We intuitively know that sleep is important, and a great deal of research on the health effects of sleeplessness backs up this belief. But what exactly is going on in our brains when we don’t get enough shuteye?
Researchers tackled this question in a new study that suggests our brains become bundles of hyper-reactive nerve cells as the sleepless hours tick by. In a sense, our noggins overheat when we deprive them of necessary down time--bad news for those of us who work into the wee hours.

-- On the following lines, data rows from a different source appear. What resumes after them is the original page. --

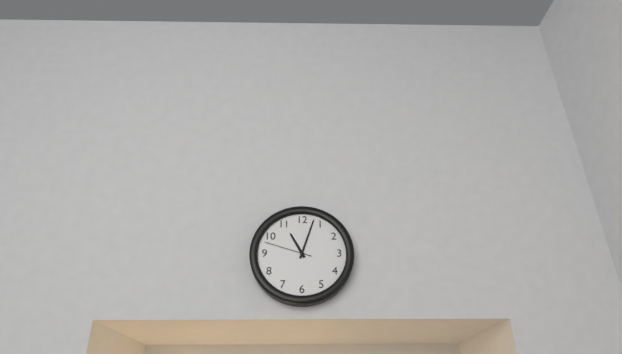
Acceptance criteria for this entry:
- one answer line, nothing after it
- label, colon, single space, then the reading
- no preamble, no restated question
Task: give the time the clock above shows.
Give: 11:03
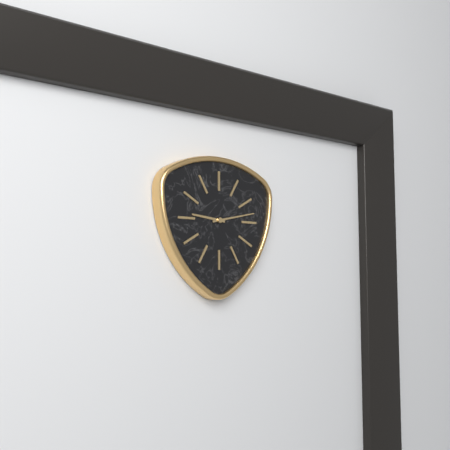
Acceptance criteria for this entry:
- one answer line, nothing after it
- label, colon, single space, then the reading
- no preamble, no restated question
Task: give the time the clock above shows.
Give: 9:13
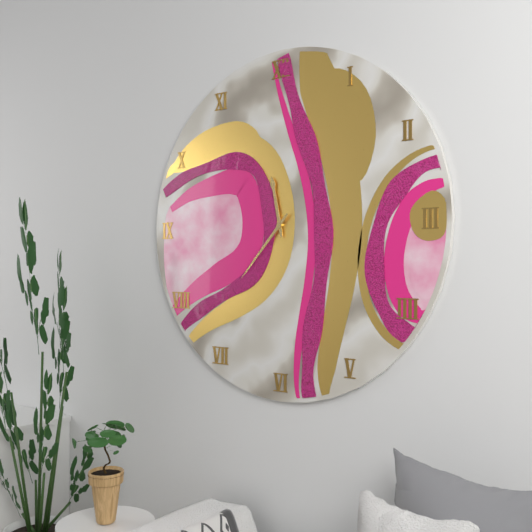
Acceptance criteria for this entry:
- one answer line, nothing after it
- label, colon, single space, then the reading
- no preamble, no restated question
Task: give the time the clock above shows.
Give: 11:37
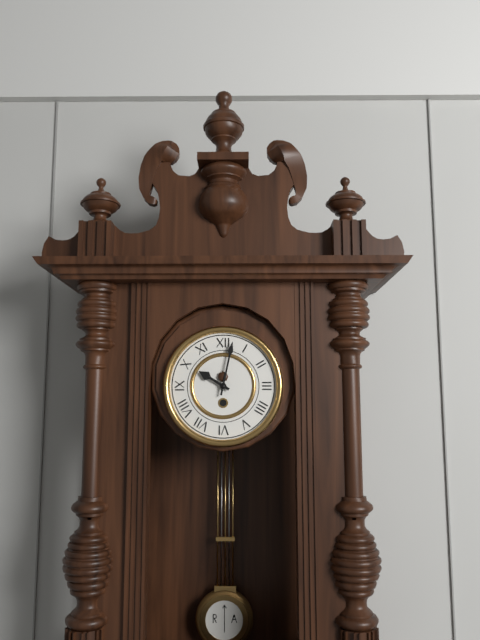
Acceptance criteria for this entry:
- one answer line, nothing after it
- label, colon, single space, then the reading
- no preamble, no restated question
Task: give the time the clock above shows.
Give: 10:02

The research team, led by Marcello Massimini of the University of Milan, delivered a stout magnetic current to study participants’ brains that set off a cascade of electrical responses throughout their nerve cells. The team then measured the strength of this electrical response in the frontal cortex, a brain region that’s involved in making executive decisions, using nodes attached to participants' scalps. This procedure was completed a day before a night of sleep deprivation and repeated afterward.
The results: participants’ electrical responses were significantly stronger after a night of sleep deprivation than they were the previous day. The effect was corrected by one good night’s sleep.
Writing in Science News, Laura Sanders points out that the results reinforce the most widely held theory of why we sleep:
During waking hours, the brain accumulates connections between nerve cells as new things are learned. Sleep, the theory says, sweeps the brain of extraneous clutter, leaving behind only the most important connections.
The study is published in the journal, Cerebral Cortex.